◆ Brief:
Copy the lines word for word, starting with the first line and ending with the line that contains "zones favorables, un", including both.

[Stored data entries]
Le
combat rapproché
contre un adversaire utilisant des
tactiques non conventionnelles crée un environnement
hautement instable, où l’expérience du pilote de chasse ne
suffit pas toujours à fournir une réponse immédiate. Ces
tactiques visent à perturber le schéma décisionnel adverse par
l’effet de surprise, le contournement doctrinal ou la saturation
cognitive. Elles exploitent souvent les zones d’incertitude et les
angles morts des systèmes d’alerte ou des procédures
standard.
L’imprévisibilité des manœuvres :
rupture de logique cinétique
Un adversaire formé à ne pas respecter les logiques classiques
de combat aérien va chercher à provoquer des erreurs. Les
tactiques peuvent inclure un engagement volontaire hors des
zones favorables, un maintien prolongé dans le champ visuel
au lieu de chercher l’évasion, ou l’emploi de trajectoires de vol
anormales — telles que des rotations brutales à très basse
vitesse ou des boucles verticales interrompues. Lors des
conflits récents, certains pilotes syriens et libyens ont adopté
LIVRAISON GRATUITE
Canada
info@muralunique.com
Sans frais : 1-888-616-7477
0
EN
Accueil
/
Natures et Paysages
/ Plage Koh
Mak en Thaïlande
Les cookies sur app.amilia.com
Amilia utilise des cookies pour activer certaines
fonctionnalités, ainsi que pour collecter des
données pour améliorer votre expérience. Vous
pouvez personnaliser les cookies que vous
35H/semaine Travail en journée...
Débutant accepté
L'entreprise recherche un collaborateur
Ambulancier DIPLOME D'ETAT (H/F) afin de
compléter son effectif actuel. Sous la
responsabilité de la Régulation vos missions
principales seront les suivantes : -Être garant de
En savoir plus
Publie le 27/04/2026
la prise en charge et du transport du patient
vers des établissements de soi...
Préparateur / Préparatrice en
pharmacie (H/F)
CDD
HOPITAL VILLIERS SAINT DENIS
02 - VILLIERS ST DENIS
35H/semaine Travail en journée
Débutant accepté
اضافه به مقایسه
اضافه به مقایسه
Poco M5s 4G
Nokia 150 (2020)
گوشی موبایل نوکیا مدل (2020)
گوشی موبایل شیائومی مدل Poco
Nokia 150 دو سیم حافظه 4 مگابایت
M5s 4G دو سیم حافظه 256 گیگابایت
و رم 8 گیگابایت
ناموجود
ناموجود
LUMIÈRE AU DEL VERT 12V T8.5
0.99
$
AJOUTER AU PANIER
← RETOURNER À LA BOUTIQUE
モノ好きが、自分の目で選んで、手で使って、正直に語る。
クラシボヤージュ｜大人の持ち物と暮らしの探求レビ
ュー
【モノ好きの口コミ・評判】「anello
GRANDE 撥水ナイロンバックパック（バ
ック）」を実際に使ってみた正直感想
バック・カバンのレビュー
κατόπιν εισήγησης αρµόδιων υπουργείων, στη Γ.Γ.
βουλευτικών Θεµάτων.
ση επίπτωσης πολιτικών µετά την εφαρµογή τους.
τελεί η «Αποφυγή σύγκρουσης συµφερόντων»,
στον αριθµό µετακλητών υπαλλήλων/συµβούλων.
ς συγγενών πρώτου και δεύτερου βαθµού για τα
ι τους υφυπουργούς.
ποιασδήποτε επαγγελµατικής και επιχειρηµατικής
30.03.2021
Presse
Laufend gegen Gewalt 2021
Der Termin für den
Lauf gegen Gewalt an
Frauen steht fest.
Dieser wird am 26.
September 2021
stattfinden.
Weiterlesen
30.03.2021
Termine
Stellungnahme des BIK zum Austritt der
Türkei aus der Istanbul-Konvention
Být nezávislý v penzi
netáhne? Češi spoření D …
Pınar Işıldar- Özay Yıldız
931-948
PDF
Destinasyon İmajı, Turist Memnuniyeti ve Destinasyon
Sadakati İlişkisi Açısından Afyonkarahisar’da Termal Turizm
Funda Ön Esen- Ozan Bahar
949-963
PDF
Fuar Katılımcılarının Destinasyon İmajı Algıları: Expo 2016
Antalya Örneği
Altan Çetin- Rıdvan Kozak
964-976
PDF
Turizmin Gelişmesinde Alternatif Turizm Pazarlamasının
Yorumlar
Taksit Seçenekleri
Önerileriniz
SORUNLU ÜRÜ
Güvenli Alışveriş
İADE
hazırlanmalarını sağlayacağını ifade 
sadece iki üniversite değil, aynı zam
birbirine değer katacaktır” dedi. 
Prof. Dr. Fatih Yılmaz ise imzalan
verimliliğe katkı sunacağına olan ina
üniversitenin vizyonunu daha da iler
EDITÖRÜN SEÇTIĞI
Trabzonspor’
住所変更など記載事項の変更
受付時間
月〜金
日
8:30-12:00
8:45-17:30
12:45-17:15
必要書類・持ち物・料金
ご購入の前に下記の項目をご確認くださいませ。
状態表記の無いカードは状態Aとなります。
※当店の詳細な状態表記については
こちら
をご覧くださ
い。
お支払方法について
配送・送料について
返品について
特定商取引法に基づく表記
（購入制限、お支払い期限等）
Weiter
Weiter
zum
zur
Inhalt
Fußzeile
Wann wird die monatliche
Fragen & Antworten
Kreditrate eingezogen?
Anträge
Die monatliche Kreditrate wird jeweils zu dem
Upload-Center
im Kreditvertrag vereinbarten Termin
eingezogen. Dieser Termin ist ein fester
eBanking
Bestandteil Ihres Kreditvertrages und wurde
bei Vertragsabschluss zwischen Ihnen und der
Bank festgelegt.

◆ Result:
Le
combat rapproché
contre un adversaire utilisant des
tactiques non conventionnelles crée un environnement
hautement instable, où l’expérience du pilote de chasse ne
suffit pas toujours à fournir une réponse immédiate. Ces
tactiques visent à perturber le schéma décisionnel adverse par
l’effet de surprise, le contournement doctrinal ou la saturation
cognitive. Elles exploitent souvent les zones d’incertitude et les
angles morts des systèmes d’alerte ou des procédures
standard.
L’imprévisibilité des manœuvres :
rupture de logique cinétique
Un adversaire formé à ne pas respecter les logiques classiques
de combat aérien va chercher à provoquer des erreurs. Les
tactiques peuvent inclure un engagement volontaire hors des
zones favorables, un maintien prolongé dans le champ visuel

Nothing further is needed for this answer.